Your Stock Guide: The History of Lending Discrimination

Your Stock Guide, May 1, 2022, The History of Lending Discrimination

Laws today protect borrowers from discriminatory lending practices, but that wasn’t always the case. For decades U.S. banks denied mortgages to Black families—and those belonging to other racial and ethnic minority groups—who lived in certain areas “redlined” by a federal government agency called the Home Owners’ Loan Corporation (HOLC).

The immediate effect of redlining was that residents in racial and ethnic minority neighborhoods couldn’t access capital to improve the residents’ housing (to buy or renovate) and economic opportunities.

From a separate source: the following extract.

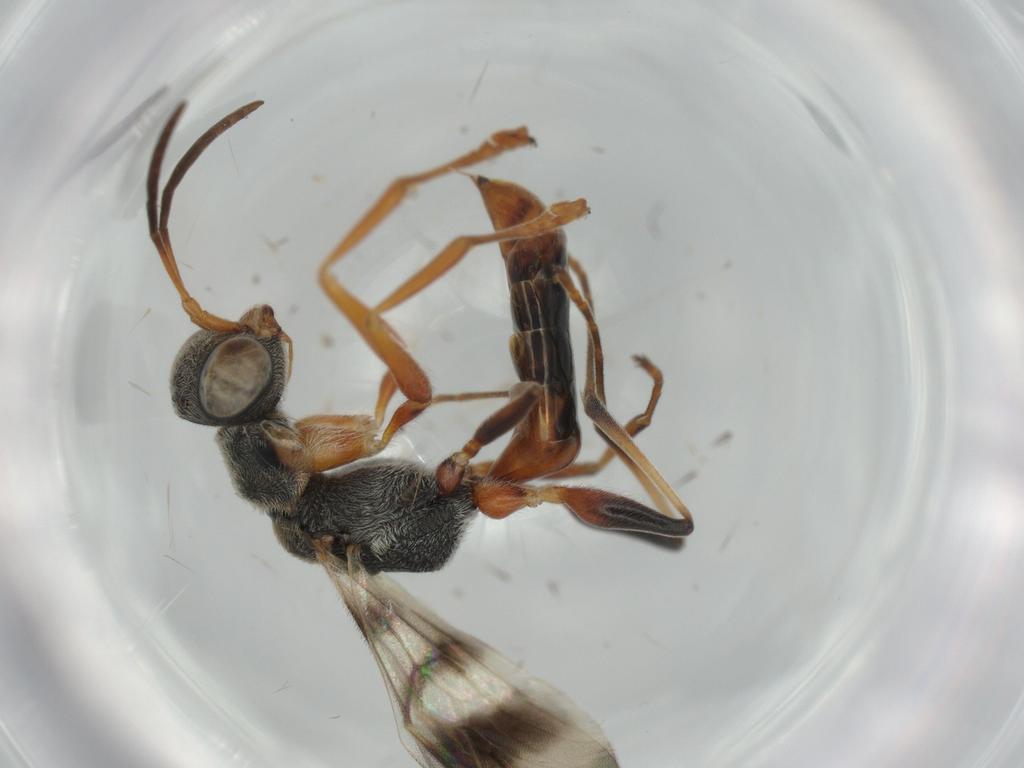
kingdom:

Of course, the impacts of redlining didn’t magically end when the FHA was passed in 1968. Instead, as a 2018 study by the National Community Reinvestment Coalition (NCRC) shows, the economic and racial segregation created by redlining persists in many cities today.

A 2020 study by researchers at the National Community Reinvestment Coalition, the University of Wisconsin/Milwaukee, and the University of Richmond found that “the history of redlining, segregation, and disinvestment not only reduced minority wealth, it impacted health and longevity, resulting in a legacy of chronic disease and premature death in many high minority neighborhoods.” One sobering impact: Life expectancy is 3.6 years lower in redlined communities than in communities of the same age that had received high grades from the HOLC.